A second report released last fall by the Defense Science Board (DSB), which is made up of private-sector and academic experts appointed by Pentagon chief Donald Rumsfeld, reached a similar conclusion. It called on U.S. policymakers to spend more time “listening” to their intended audience and use messages that “should seek to reduce, not increase, perceptions of arrogance, opportunism, and double standards [by the U.S.].”
“Muslims do not ‘hate our freedom,’ but rather, they hate our policies,” the DSB wrote in a direct challenge to the administration’s own propaganda. “The overwhelming majority voice their objections to what they see as one-sided support in favor of Israel and against Palestinian rights, and the long-standing, even increasing, support for what Muslims collectively see as tyrannies, most notably Egypt, Saudi Arabia, Jordan, Pakistan, and the Gulf states.”

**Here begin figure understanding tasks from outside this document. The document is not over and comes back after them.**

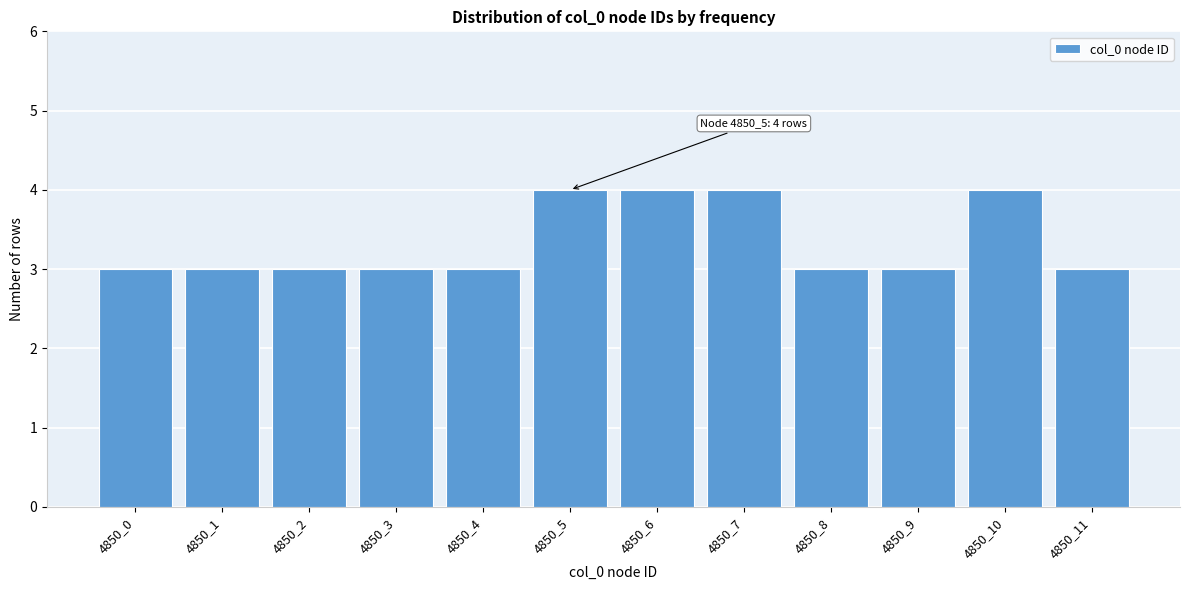

Reading right to left, what are all the values shown in this chart?

3	4	3	3	4	4	4	3	3	3	3	3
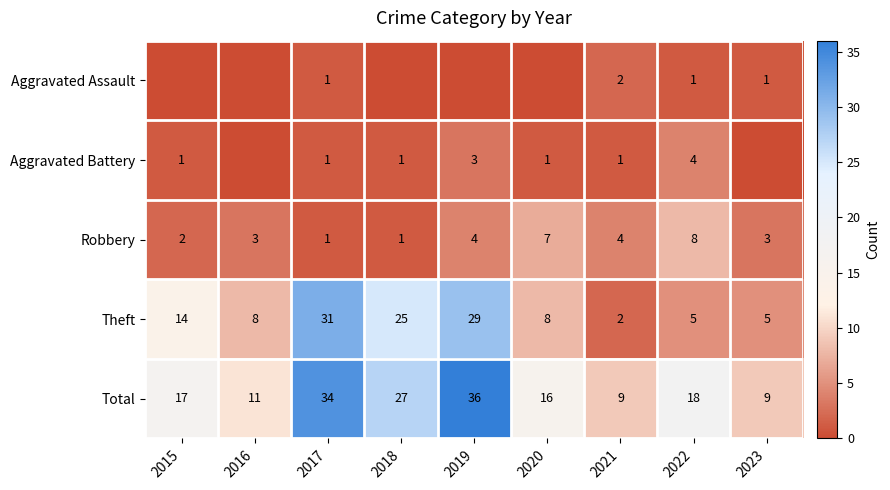

At which label is Theft closest to 16?

2015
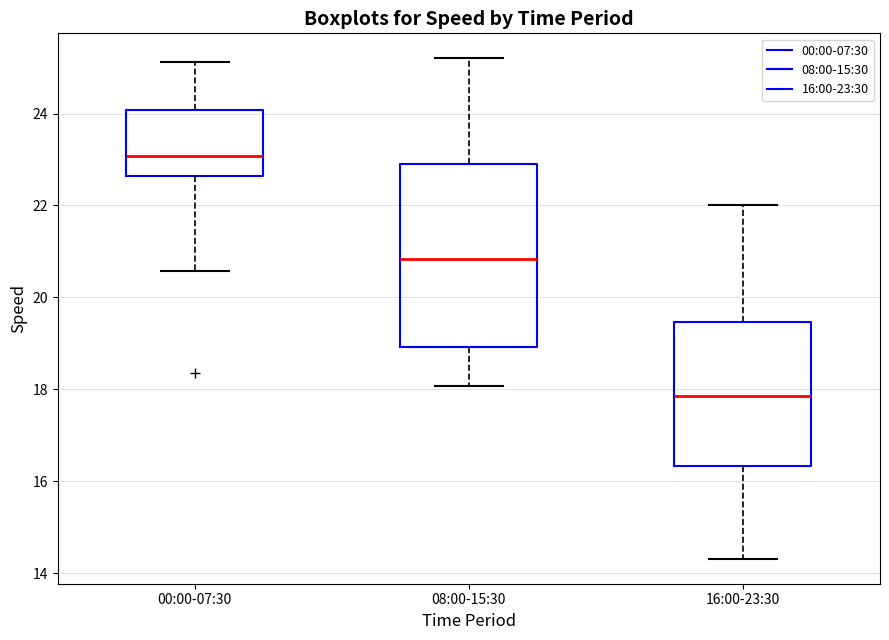

Reading left to right, transcribe this box plot: for each box, give where its median line is, the range the box spans, and where its two whiskers end, as read against the y-axis. The values are not printed on the chart, so give them approximately, as read against the axis.

00:00-07:30: median 23.0, box 22.6 to 24.0, whiskers 20.6 to 25.2
08:00-15:30: median 20.8, box 19.0 to 23.0, whiskers 18.0 to 25.2
16:00-23:30: median 17.8, box 16.4 to 19.4, whiskers 14.4 to 22.0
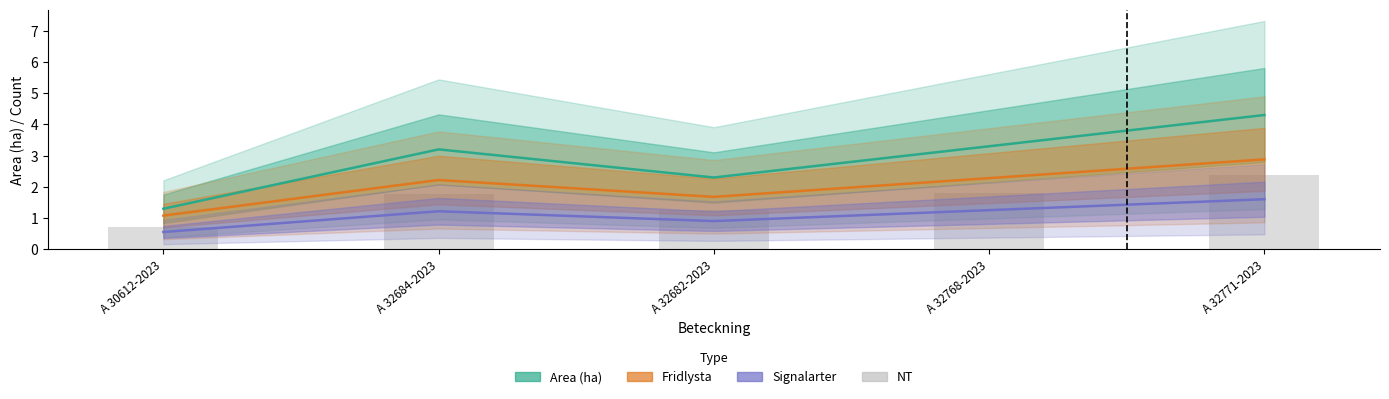

What is the label of the 5th bar from the left?

A 32771-2023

Naturally, neither Rice nor Hughes alluded to these particular findings, although both stressed that Washington must indeed do a better job of listening, and Hughes, who stressed that she was born in Paris and lived in Canada and Panama, said she had “learned firsthand that America’s policies can be interpreted differently in different places and from different perspectives.”
Zogby, who has advised several administrations on both policy and public diplomacy in the Arab world, hopes that such an appreciation may bring Hughes to the same understanding about the relationship between U.S. policy and image as reached by Tutwiler and Harrison, although he worries that she will adopt “what seems to be in vogue today the explanation that [the Arabs] don’t really dislike us, they dislike their own governments, so if we advocate freedom, we’ll win” as the main message for Washington to crank out to the region.
If, on the other hand, she reaches a similar conclusion about policy issues as the DSB, in particular and she is more likely to reach such a conclusion from her interaction with foreign service officers experienced in the Middle East than in the White House “this could be a very important appointment.”
“Her ability to communicate with the president is very clear,” said Zogby. “She could make a huge difference.”